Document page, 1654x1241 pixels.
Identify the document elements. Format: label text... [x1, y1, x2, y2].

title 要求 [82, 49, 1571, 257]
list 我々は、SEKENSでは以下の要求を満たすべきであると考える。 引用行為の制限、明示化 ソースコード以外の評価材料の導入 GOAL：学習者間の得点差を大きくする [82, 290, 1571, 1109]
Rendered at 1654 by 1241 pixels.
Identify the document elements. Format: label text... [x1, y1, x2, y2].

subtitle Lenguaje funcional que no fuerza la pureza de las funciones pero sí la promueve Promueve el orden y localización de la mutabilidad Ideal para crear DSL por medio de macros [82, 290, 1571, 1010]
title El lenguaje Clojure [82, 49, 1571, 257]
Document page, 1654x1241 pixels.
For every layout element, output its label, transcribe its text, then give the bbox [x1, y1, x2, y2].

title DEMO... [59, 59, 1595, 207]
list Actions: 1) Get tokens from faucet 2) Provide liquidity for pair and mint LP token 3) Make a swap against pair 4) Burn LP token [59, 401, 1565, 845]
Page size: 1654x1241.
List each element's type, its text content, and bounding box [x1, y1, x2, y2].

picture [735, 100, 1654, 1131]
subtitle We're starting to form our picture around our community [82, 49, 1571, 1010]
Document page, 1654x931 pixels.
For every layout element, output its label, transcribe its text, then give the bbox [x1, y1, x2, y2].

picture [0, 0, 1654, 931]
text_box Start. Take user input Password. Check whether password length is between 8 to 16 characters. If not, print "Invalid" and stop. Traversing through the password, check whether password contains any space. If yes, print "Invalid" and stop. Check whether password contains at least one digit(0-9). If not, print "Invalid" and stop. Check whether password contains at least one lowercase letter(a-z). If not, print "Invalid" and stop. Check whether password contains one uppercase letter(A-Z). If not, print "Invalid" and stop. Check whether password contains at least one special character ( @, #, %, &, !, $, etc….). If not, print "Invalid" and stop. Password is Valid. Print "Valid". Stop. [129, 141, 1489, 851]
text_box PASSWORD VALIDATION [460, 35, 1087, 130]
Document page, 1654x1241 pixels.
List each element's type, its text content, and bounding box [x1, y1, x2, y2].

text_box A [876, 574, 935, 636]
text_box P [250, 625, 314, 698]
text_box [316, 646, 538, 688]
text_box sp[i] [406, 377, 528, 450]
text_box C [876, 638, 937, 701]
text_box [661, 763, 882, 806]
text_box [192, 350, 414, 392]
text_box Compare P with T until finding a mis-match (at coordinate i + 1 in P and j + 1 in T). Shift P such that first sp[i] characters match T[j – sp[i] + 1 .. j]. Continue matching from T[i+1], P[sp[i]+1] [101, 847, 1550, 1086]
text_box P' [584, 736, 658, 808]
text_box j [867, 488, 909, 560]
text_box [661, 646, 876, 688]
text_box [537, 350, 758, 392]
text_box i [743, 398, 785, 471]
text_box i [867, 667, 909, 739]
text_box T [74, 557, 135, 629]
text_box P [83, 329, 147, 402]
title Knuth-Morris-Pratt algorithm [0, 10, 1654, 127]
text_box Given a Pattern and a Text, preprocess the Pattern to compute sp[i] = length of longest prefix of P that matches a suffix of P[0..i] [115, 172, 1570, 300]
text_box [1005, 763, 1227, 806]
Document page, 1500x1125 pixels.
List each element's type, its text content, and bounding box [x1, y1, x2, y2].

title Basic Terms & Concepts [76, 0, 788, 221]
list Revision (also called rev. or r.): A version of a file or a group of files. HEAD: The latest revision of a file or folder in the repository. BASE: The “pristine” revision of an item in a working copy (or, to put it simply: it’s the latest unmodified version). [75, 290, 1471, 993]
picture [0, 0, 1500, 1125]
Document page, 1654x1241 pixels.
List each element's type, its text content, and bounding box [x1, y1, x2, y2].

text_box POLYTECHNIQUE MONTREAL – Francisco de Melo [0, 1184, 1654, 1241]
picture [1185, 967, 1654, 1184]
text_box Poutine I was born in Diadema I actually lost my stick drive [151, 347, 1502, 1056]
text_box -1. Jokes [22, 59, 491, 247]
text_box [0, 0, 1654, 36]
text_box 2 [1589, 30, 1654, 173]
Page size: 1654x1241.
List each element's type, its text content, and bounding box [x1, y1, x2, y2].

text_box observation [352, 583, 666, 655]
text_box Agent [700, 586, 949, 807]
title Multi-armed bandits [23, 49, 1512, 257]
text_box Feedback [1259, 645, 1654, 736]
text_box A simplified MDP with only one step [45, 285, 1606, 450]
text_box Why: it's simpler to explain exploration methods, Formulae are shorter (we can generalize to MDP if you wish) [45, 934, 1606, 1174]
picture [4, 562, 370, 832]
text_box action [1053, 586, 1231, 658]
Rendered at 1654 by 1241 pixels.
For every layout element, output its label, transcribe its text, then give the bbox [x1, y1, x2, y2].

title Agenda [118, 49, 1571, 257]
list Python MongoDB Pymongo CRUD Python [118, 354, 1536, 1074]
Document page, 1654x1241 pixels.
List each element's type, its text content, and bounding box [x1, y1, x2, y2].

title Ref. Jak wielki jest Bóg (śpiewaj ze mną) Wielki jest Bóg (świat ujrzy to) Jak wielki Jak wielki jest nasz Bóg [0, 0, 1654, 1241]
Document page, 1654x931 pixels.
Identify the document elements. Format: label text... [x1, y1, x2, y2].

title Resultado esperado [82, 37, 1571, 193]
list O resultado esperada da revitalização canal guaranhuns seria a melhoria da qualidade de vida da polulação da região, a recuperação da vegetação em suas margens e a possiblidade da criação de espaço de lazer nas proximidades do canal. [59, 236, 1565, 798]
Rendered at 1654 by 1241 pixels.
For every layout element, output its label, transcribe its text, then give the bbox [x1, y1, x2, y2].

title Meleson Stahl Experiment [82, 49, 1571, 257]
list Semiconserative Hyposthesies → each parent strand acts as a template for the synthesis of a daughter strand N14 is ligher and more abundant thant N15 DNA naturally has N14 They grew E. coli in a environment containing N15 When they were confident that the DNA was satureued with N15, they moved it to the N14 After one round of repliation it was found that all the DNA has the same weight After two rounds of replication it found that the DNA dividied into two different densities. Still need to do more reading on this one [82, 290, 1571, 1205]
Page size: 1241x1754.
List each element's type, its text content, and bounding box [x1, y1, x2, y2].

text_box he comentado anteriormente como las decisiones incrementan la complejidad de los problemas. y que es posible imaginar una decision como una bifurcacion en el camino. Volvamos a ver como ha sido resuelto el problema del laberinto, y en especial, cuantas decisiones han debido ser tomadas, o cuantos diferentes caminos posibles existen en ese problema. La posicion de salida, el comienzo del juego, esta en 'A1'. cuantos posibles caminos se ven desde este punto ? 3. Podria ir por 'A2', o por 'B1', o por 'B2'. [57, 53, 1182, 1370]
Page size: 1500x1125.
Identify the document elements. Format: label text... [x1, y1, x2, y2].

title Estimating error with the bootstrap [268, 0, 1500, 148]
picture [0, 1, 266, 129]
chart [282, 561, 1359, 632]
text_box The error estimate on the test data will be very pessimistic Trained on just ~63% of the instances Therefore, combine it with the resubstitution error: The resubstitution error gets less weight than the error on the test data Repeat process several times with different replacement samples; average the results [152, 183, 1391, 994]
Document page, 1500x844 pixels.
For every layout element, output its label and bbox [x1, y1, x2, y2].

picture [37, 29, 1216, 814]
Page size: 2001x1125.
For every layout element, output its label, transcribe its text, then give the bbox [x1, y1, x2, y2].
◇ ◇ ◇ ◇ ◇ ◇ ◇
DESCRIPTION OF THE TASK: Put each line of the listing above into a two-column Markdown table headed Row and Entry. Give every row a number and leave out the blank lines.

TASK OUTPUT:
| Row | Entry |
|---|---|
| 1 | Document page, 1654x1241 pixels. |
| 2 | Identify the document elements. Format: label text... [x1, y1, x2, y2]. |
| 3 | title 要求 [82, 49, 1571, 257] |
| 4 | list 我々は、SEKENSでは以下の要求を満たすべきであると考える。 引用行為の制限、明示化 ソースコード以外の評価材料の導入 GOAL：学習者間の得点差を大きくする [82, 290, 1571, 1109] |
| 5 | Rendered at 1654 by 1241 pixels. |
| 6 | Identify the document elements. Format: label text... [x1, y1, x2, y2]. |
| 7 | subtitle Lenguaje funcional que no fuerza la pureza de las funciones pero sí la promueve Promueve el orden y localización de la mutabilidad Ideal para crear DSL por medio de macros [82, 290, 1571, 1010] |
| 8 | title El lenguaje Clojure [82, 49, 1571, 257] |
| 9 | Document page, 1654x1241 pixels. |
| 10 | For every layout element, output its label, transcribe its text, then give the bbox [x1, y1, x2, y2]. |
| 11 | title DEMO... [59, 59, 1595, 207] |
| 12 | list Actions: 1) Get tokens from faucet 2) Provide liquidity for pair and mint LP token 3) Make a swap against pair 4) Burn LP token [59, 401, 1565, 845] |
| 13 | Page size: 1654x1241. |
| 14 | List each element's type, its text content, and bounding box [x1, y1, x2, y2]. |
| 15 | picture [735, 100, 1654, 1131] |
| 16 | subtitle We're starting to form our picture around our community [82, 49, 1571, 1010] |
| 17 | Document page, 1654x931 pixels. |
| 18 | For every layout element, output its label, transcribe its text, then give the bbox [x1, y1, x2, y2]. |
| 19 | picture [0, 0, 1654, 931] |
| 20 | text_box Start. Take user input Password. Check whether password length is between 8 to 16 characters. If not, print "Invalid" and stop. Traversing through the password, check whether password contains any space. If yes, print "Invalid" and stop. Check whether password contains at least one digit(0-9). If not, print "Invalid" and stop. Check whether password contains at least one lowercase letter(a-z). If not, print "Invalid" and stop. Check whether password contains one uppercase letter(A-Z). If not, print "Invalid" and stop. Check whether password contains at least one special character ( @, #, %, &, !, $, etc….). If not, print "Invalid" and stop. Password is Valid. Print "Valid". Stop. [129, 141, 1489, 851] |
| 21 | text_box PASSWORD VALIDATION [460, 35, 1087, 130] |
| 22 | Document page, 1654x1241 pixels. |
| 23 | List each element's type, its text content, and bounding box [x1, y1, x2, y2]. |
| 24 | text_box A [876, 574, 935, 636] |
| 25 | text_box P [250, 625, 314, 698] |
| 26 | text_box [316, 646, 538, 688] |
| 27 | text_box sp[i] [406, 377, 528, 450] |
| 28 | text_box C [876, 638, 937, 701] |
| 29 | text_box [661, 763, 882, 806] |
| 30 | text_box [192, 350, 414, 392] |
| 31 | text_box Compare P with T until finding a mis-match (at coordinate i + 1 in P and j + 1 in T). Shift P such that first sp[i] characters match T[j – sp[i] + 1 .. j]. Continue matching from T[i+1], P[sp[i]+1] [101, 847, 1550, 1086] |
| 32 | text_box P' [584, 736, 658, 808] |
| 33 | text_box j [867, 488, 909, 560] |
| 34 | text_box [661, 646, 876, 688] |
| 35 | text_box [537, 350, 758, 392] |
| 36 | text_box i [743, 398, 785, 471] |
| 37 | text_box i [867, 667, 909, 739] |
| 38 | text_box T [74, 557, 135, 629] |
| 39 | text_box P [83, 329, 147, 402] |
| 40 | title Knuth-Morris-Pratt algorithm [0, 10, 1654, 127] |
| 41 | text_box Given a Pattern and a Text, preprocess the Pattern to compute sp[i] = length of longest prefix of P that matches a suffix of P[0..i] [115, 172, 1570, 300] |
| 42 | text_box [1005, 763, 1227, 806] |
| 43 | Document page, 1500x1125 pixels. |
| 44 | List each element's type, its text content, and bounding box [x1, y1, x2, y2]. |
| 45 | title Basic Terms & Concepts [76, 0, 788, 221] |
| 46 | list Revision (also called rev. or r.): A version of a file or a group of files. HEAD: The latest revision of a file or folder in the repository. BASE: The “pristine” revision of an item in a working copy (or, to put it simply: it’s the latest unmodified version). [75, 290, 1471, 993] |
| 47 | picture [0, 0, 1500, 1125] |
| 48 | Document page, 1654x1241 pixels. |
| 49 | List each element's type, its text content, and bounding box [x1, y1, x2, y2]. |
| 50 | text_box POLYTECHNIQUE MONTREAL – Francisco de Melo [0, 1184, 1654, 1241] |
| 51 | picture [1185, 967, 1654, 1184] |
| 52 | text_box Poutine I was born in Diadema I actually lost my stick drive [151, 347, 1502, 1056] |
| 53 | text_box -1. Jokes [22, 59, 491, 247] |
| 54 | text_box [0, 0, 1654, 36] |
| 55 | text_box 2 [1589, 30, 1654, 173] |
| 56 | Page size: 1654x1241. |
| 57 | List each element's type, its text content, and bounding box [x1, y1, x2, y2]. |
| 58 | text_box observation [352, 583, 666, 655] |
| 59 | text_box Agent [700, 586, 949, 807] |
| 60 | title Multi-armed bandits [23, 49, 1512, 257] |
| 61 | text_box Feedback [1259, 645, 1654, 736] |
| 62 | text_box A simplified MDP with only one step [45, 285, 1606, 450] |
| 63 | text_box Why: it's simpler to explain exploration methods, Formulae are shorter (we can generalize to MDP if you wish) [45, 934, 1606, 1174] |
| 64 | picture [4, 562, 370, 832] |
| 65 | text_box action [1053, 586, 1231, 658] |
| 66 | Rendered at 1654 by 1241 pixels. |
| 67 | For every layout element, output its label, transcribe its text, then give the bbox [x1, y1, x2, y2]. |
| 68 | title Agenda [118, 49, 1571, 257] |
| 69 | list Python MongoDB Pymongo CRUD Python [118, 354, 1536, 1074] |
| 70 | Document page, 1654x1241 pixels. |
| 71 | List each element's type, its text content, and bounding box [x1, y1, x2, y2]. |
| 72 | title Ref. Jak wielki jest Bóg (śpiewaj ze mną) Wielki jest Bóg (świat ujrzy to) Jak wielki Jak wielki jest nasz Bóg [0, 0, 1654, 1241] |
| 73 | Document page, 1654x931 pixels. |
| 74 | Identify the document elements. Format: label text... [x1, y1, x2, y2]. |
| 75 | title Resultado esperado [82, 37, 1571, 193] |
| 76 | list O resultado esperada da revitalização canal guaranhuns seria a melhoria da qualidade de vida da polulação da região, a recuperação da vegetação em suas margens e a possiblidade da criação de espaço de lazer nas proximidades do canal. [59, 236, 1565, 798] |
| 77 | Rendered at 1654 by 1241 pixels. |
| 78 | For every layout element, output its label, transcribe its text, then give the bbox [x1, y1, x2, y2]. |
| 79 | title Meleson Stahl Experiment [82, 49, 1571, 257] |
| 80 | list Semiconserative Hyposthesies → each parent strand acts as a template for the synthesis of a daughter strand N14 is ligher and more abundant thant N15 DNA naturally has N14 They grew E. coli in a environment containing N15 When they were confident that the DNA was satureued with N15, they moved it to the N14 After one round of repliation it was found that all the DNA has the same weight After two rounds of replication it found that the DNA dividied into two different densities. Still need to do more reading on this one [82, 290, 1571, 1205] |
| 81 | Page size: 1241x1754. |
| 82 | List each element's type, its text content, and bounding box [x1, y1, x2, y2]. |
| 83 | text_box he comentado anteriormente como las decisiones incrementan la complejidad de los problemas. y que es posible imaginar una decision como una bifurcacion en el camino. Volvamos a ver como ha sido resuelto el problema del laberinto, y en especial, cuantas decisiones han debido ser tomadas, o cuantos diferentes caminos posibles existen en ese problema. La posicion de salida, el comienzo del juego, esta en 'A1'. cuantos posibles caminos se ven desde este punto ? 3. Podria ir por 'A2', o por 'B1', o por 'B2'. [57, 53, 1182, 1370] |
| 84 | Page size: 1500x1125. |
| 85 | Identify the document elements. Format: label text... [x1, y1, x2, y2]. |
| 86 | title Estimating error with the bootstrap [268, 0, 1500, 148] |
| 87 | picture [0, 1, 266, 129] |
| 88 | chart [282, 561, 1359, 632] |
| 89 | text_box The error estimate on the test data will be very pessimistic Trained on just ~63% of the instances Therefore, combine it with the resubstitution error: The resubstitution error gets less weight than the error on the test data Repeat process several times with different replacement samples; average the results [152, 183, 1391, 994] |
| 90 | Document page, 1500x844 pixels. |
| 91 | For every layout element, output its label and bbox [x1, y1, x2, y2]. |
| 92 | picture [37, 29, 1216, 814] |
| 93 | Page size: 2001x1125. |
| 94 | For every layout element, output its label, transcribe its text, then give the bbox [x1, y1, x2, y2]. |